Biesta thinks that teaching is imperiled by the contemporary emphasis on student learning and the constructivist epistemology behind it - a phenomenon he refers to as "learnification." For him, learning transforms the world into an object of understanding and adaption, positioning the self at its center. Biesta criticizes P4/wC for falling in line with such learnification, for helping students to learn the critical thinking skills requisite to adapt themselves to global capitalism without critiquing it. Biesta uses pragmatism in general, and John Dewey's work on education in particular, to characterize and explain learnification, which makes his criticisms of P4/wC all the more pointed, given the influence of Dewey on that movement. In this paper we challenge Biesta's use pragmatism as representative of learnification. We show that pragmatism offers important insights and practices that not only make learning richer than intelligent adaptation, but blurs the distinctions between adaptation and reconstruction, and between learning and ethical relationality. We argue that pragmatism neither devalues teaching nor restricts learning to the individual's mind. It promotes inquiry as a socially embedded, experimental, and indeterminate process of self/world reconstruction. We show connections between Biesta's Levinas-inspired focus on interruption, suspension, and sustenance, and the pragmatist emphasis on doubt, interest, and community of inquiry. For pragmatism, to learn is essentially to self-correct one's understanding, desire and/or behavior, but only as a result of being challenged and helped by others. Moreover, the experience of being changed by participation in a community is never merely hermeneutic or intellectual, but also always ethical, or even spiritual.

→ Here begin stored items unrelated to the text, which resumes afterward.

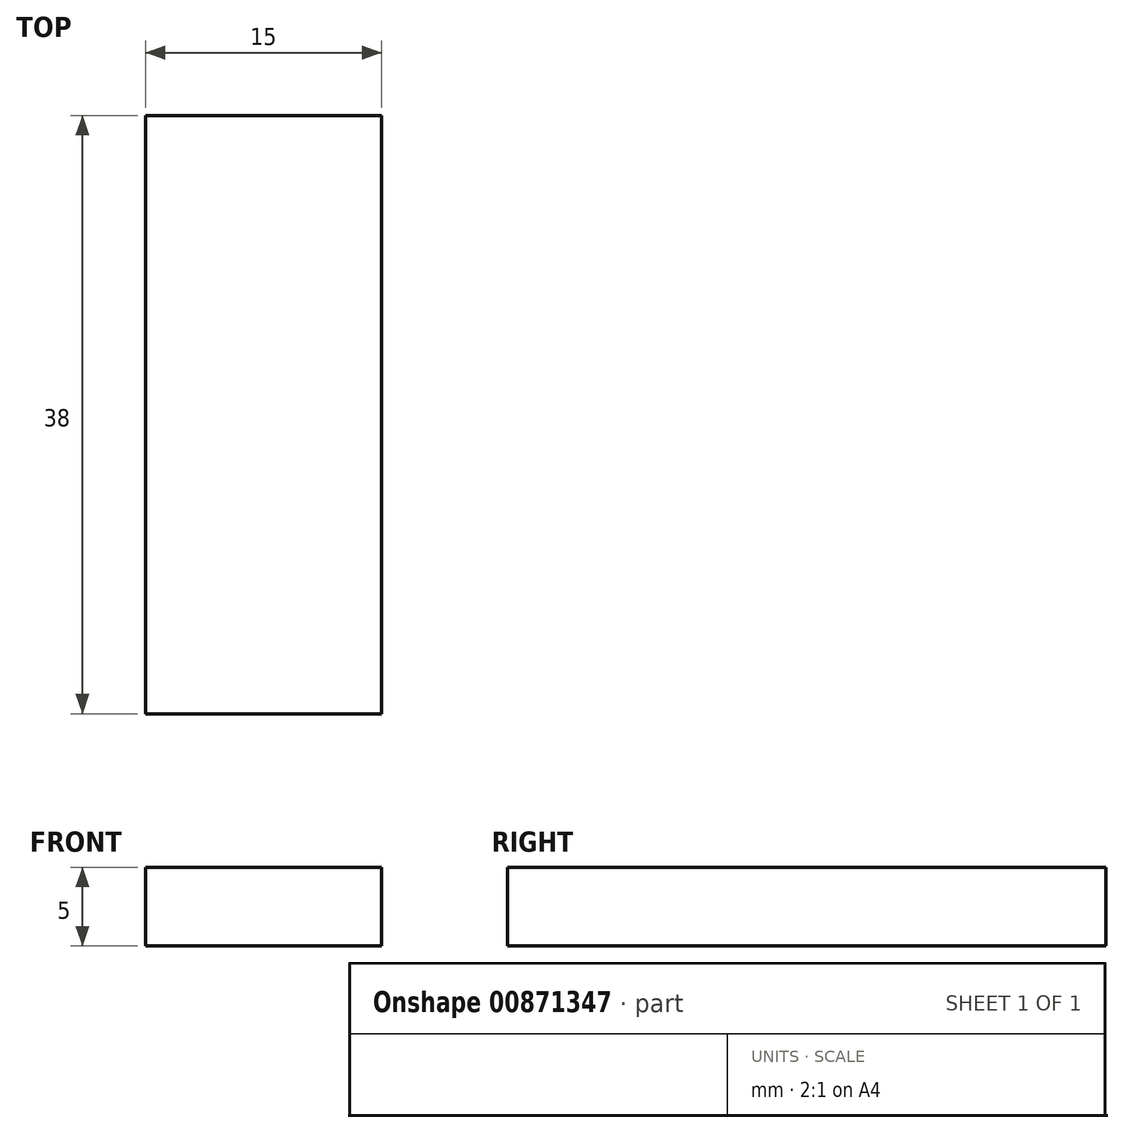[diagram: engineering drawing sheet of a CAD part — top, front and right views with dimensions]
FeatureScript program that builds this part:
annotation { "Feature Type Name" : "Feature", "Feature Type Description" : "" }
export const myFeature = defineFeature(function(context is Context, id is Id, definition is map)
    precondition{}
    {
        {
            var Q0;
            Q0=qCreatedBy(makeId("Top.planeOp"),FACE);
            var sketch = newSketch(context, id + "F0", { "sketchPlane" : qUnion([Q0])});
            skLineSegment(sketch, "E0.bottom", {"start": v(-6.06, 70.22) * mm, "end": v(8.94, 70.22) * mm});
            skLineSegment(sketch, "E0.top", {"start": v(-6.06, 32.22) * mm, "end": v(8.94, 32.22) * mm});
            skLineSegment(sketch, "E0.left", {"start": v(-6.06, 70.22) * mm, "end": v(-6.06, 32.22) * mm});
            skLineSegment(sketch, "E0.right", {"start": v(8.94, 70.22) * mm, "end": v(8.94, 32.22) * mm});
            skSolve(sketch);
        }
        {
            var Q0;
            Q0=makeQuery(id+"F0.imprint","IMPRINT",FACE,{"disambiguationData":[TD([[makeQuery(id+"F0.imprint","IMPRINT",EDGE,{"derivedFrom":sQuery(id+"F0.wireOp",EDGE,"E0.bottom")}),-1.0]])]});
            extrude(context, id + "F1", {"entities" : qUnion([Q0]), "depth" : 5 * mm, "offsetDistance" : 25 * mm});
        }
    });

We conclude, contrary to Biesta, that the pragmatism of Charles Peirce, Dewey, Richard Rorty, Matthew Lipman, Ann Margaret Sharp and Philip Cam conceives of constructivist education as a site for radical inter-subjective, inter-generational address and response, and for the radical questioning and subversion of personal, societal and cultural ways of life.

Keywords : Biesta; Pragmatism; Instrumentalism; Teaching; Philosophy for/with children.